** Opening Data extract block **

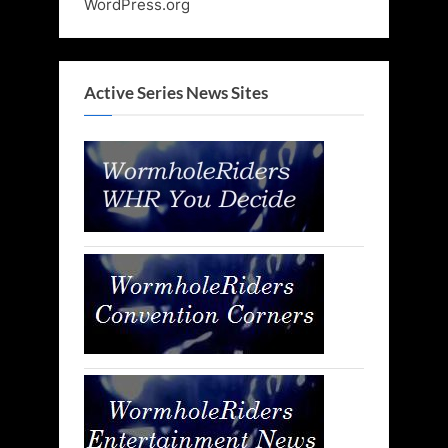
WordPress.org
Active Series News Sites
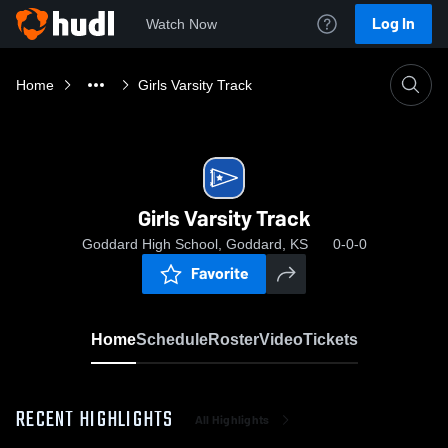
Log In
Watch Now
Home
Girls Varsity Track
Girls Varsity Track
Goddard High School, Goddard, KS
0-0-0
Favorite
Home
Schedule
Roster
Video
Tickets
RECENT HIGHLIGHTS
All Highlights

** Closing Data extract block **

§ **Your instructions**
Retype every line of text from the records above, word for word and in the same order, and leave out the pictures.

§ **Task output**
WordPress.org
Active Series News Sites
Log In
Watch Now
Home
Girls Varsity Track
Girls Varsity Track
Goddard High School, Goddard, KS
0-0-0
Favorite
Home
Schedule
Roster
Video
Tickets
RECENT HIGHLIGHTS
All Highlights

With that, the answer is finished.